The FDA’s position was that its role in the process was purely ministerial, while the plaintiff insisted that in case of a dispute the FDA had to make its own determination about a patent’s eligibility for listing. Id. at 237. Both parties argued that their view was clearly mandated by the statute. Id. at 238. After a careful analysis, the court concluded that Congress had “failed to express clearly its intent about the FDA’s role,” id., but that the FDA’s construction of the statute was “permissible.” Id. at 241.

Yet in reaching that conclusion the court noted specific provisions and elements of the statutory scheme favoring the plaintiffs position. For example, it noted that §§ 355(d)(6) and (e)(4) specifically authorize FDA disapproval, or withdrawal of approval, of an NDA application if the NDA applicant failed to fulfill its patent-listing obligations. Id. at 238. Moreover, it generally found “plausible” the plaintiffs argument that there must be a mechanism for enforcing those obligations, so as to protect the third-party patent holder’s Hatch-Waxman rights. Id. at 242. It found “some force,” furthermore, in the plaintiffs conclusion that since private enforcement was unavailable, the FDA had to fill the enforcement gap. Id. at 243. Against these elements, among other things, were the FDA’s claim of severe resource constraints and indications that in practice patent holders had not been much jeopardized.

Two propositions flow from aaiPharma. First, the FDA’s ministerial role in the Orange Book listing process is not mandated by the statute. Second, third-party patent holders have rights under Hatch-Waxman which are currently at the mercy of the NDA holder and which the FDA could vindicate by taking a more active role in the listing process. It seems quite likely, then, that had the FDA adopted the plaintiffs position and sought to protect third-party patent holders, the aaiPharma court would have viewed that construction of the statute as reasonable too.

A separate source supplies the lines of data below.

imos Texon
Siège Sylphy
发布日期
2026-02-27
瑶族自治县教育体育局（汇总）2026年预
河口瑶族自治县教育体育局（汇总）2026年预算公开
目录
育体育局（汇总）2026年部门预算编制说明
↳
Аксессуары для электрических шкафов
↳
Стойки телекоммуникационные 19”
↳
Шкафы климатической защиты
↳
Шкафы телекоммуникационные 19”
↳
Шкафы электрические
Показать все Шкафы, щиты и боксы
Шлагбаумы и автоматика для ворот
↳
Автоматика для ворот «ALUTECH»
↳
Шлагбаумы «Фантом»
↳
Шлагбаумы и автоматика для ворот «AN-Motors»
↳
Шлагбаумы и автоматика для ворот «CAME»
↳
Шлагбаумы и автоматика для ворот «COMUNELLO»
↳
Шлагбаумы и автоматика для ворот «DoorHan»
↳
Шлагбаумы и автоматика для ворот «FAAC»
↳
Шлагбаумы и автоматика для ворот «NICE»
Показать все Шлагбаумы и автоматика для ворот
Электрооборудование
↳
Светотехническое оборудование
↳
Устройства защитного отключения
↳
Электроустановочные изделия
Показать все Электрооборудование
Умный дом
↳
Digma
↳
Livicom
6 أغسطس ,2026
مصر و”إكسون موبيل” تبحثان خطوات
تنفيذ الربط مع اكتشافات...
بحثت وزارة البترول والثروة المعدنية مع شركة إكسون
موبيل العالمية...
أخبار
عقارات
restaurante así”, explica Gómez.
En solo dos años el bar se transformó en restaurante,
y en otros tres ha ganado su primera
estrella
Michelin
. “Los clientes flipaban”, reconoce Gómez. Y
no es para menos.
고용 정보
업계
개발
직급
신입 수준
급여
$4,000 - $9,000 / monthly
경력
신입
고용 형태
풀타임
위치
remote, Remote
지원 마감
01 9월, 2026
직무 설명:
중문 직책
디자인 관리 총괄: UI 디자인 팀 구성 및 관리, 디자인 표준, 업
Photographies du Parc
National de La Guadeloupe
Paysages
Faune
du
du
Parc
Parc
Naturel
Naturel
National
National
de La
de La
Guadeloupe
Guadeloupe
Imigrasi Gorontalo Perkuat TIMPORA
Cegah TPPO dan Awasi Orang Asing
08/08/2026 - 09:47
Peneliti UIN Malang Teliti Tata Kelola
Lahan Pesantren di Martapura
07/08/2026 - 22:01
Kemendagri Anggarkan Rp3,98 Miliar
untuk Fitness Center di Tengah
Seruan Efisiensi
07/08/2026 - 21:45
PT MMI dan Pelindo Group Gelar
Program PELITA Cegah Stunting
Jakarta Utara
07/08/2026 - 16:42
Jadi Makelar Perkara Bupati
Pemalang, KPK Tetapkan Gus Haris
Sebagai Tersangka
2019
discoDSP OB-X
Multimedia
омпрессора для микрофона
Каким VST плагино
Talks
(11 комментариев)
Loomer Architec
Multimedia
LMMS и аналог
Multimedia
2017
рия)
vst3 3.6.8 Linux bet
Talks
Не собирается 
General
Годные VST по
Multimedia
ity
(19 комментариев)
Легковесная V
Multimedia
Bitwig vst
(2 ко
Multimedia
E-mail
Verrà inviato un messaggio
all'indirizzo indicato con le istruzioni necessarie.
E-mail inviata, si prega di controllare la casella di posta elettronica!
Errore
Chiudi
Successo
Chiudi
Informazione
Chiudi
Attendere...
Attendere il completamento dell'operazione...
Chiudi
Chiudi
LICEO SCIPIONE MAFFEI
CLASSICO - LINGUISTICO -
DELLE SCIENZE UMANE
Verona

These considerations apply at least as strongly to the present case, which concerns a dispute over a delisting rather than a dispute over a failure to list. The statute has even less to say about it; as the FDA has pointed out, the statute is “silent with regard to the withdrawal of patent information previously submitted for listing in the Orange Book.” Ranbaxy Labs. Ltd. v. Leavitt, 469 F.3d 120, 124 (D.C.Cir.2006). And the policy of protecting third-party patent holders applies just as strongly.

The Federal Circuit adopted the aaiPharma approach in Apotex, Inc. v. Thompson, 347 F.3d 1335 (Fed.Cir.2003). There, the plaintiff wanted the FDA to delist certain patents which it contended did not claim the relevant drug. Id. at 1347. Citing aaiPharma, the court held that “[w]e agree with the Fourth Circuit that the statute does not speak clearly to this issue.” Id. at 1348. Ultimately, as in aaiP-harma, the court concluded that the FDA’s approach was reasonable. Id. at 1349.

This circuit’s cases are consistent with aaiPharma and Apotex. They take the FDA’s choice of a ministerial approach as a given, without implying that the choice was mandated by the statute. Purepac Pharm. Co. v. Thompson, 354 F.3d 877, 883 (D.C.Cir.2004) (noting that the FDA “leaves to the courts” the issue of what patents actually cover); Am. Bioscience, Inc. v. Thompson, 269 F.3d 1077, 1080 (D.C.Cir.2001) (explaining that “[t]he FDA, pursuant to longstanding practice and its own regulations, and based on its *110acknowledged lack of expertise and resources, has refused to become involved in patent listing disputes, accepting at face value the accuracy of NDA holders’ patent declarations and following their listing instructions”).

Thus, to read the majority opinion as implying that the statute locks the FDA into a ministerial role would be inappropriate. Such a reading would prevent the FDA from taking a more active role in the listing process, thereby better protecting third parties’ rights, and finds no support in the cases cited by the majority opinion, Maj. Op. at 106-07. The statute and the cases do, however, support the panel opinion’s view that the FDA’s decision to adopt a ministerial role in the listing process represents simply a permissible “commonsense policy choice.” Id.